The bisolvent system simulation showed that the 6GIX protein was comfortable in the emulsion at the nanoscale. The protein remains folded and fully functional within the aqueous layer.

Figure 4: 6GIX in an emulsion. The protein remains in the aqueous center of the model.



Question 5. How does the inclusion of excretion tags affect our protein folding and stability?

To determine if the inclusion of a secretion tag would be acceptable for our protein we generated a dynamics simulation for each of our secretion tags. From the generated models we looked at the root mean square deviation(RMSD) for the entire simulation. This gave a way for us to understand how the tagged protein stacked up against the 6GIX wild type. The proteins with the secretion tag was observed to have lower deviation when undergoing dynamic simulation as seen below. Due to this indication of stability we were comfortable with the use of a secretion tag for our 6GIX protein.
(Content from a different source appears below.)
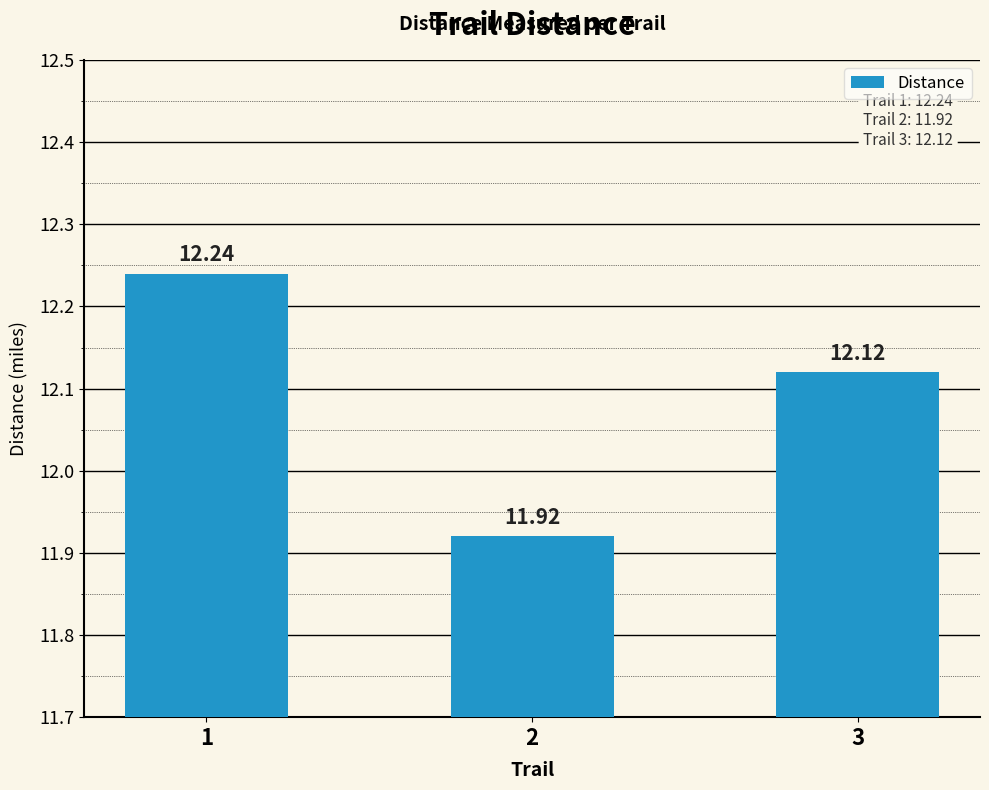

Where is the data nearest to the value 12?

2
Figure 5: Root mean square deviation (RMSD) for 6GIX versus 6GIX with the Pho secretion tag.

All together, these models helped us understand the response 6GIX has to its given environment, and helped verify the molecular-scale viability of 6GIX in an emulsion.

The impact of this modelling can be felt within multiple aspects of our project. The parts that directly benefitted from this modelling are our 6GIX protein(BBa_K3114006), our ModGIX protein(BBa_K3114007), and our 6GIX protein with several secretion tags(BBa_K3114016) (BBa_K3114017) (BBa_K3114018) (BBa_K3114019) (BBa_K31140020) (BBa_K3114021) (BBa_K3114022) (BBa_K3114023). Taken in full these models informed the generation of several proteins and the system in which they were implemented.

Future Directions

When looking to model the dynamics of our system in the future, the two largest criteria for growth are in the time simulated for, and the size of the system we are simulating. To accomplish growth in these areas we will need to gain access to larger computational resources and gain more familiarity with the software.

In addition to the increased time and size of our simulations, there is another simulation that we believe would greatly inform the project. This simulation would be to determine the ligand binding potential for 6GIX with chlorophyll. This simulation is achievable with our current resources and will be possible as we grow more confidence with GROMACS.

References

Palm, D. M., Agostini, A., Averesch, V., Girr, P., Werwie, M., Takahashi, S., . . . Paulsen, H. (2018). Chlorophyll a/b binding-specificity in water-soluble chlorophyll protein. Nature Plants,4(11), 920-929. doi:10.1038/s41477-018-0273-z

M.J. Abraham, D. van der Spoel, E. Lindahl, B. Hess, and the GROMACS development team, GROMACS User Manual version 2018, www.gromacs.org(2018)

The PyMOL Molecular Graphics System, Version 2.0 Schrödinger, LLC, 2019, www.pymol.org

Humphrey, W., Dalke, A. and Schulten, K., "VMD - Visual Molecular Dynamics", J. Molec. Graphics, 1996, vol. 14, pp. 33-38.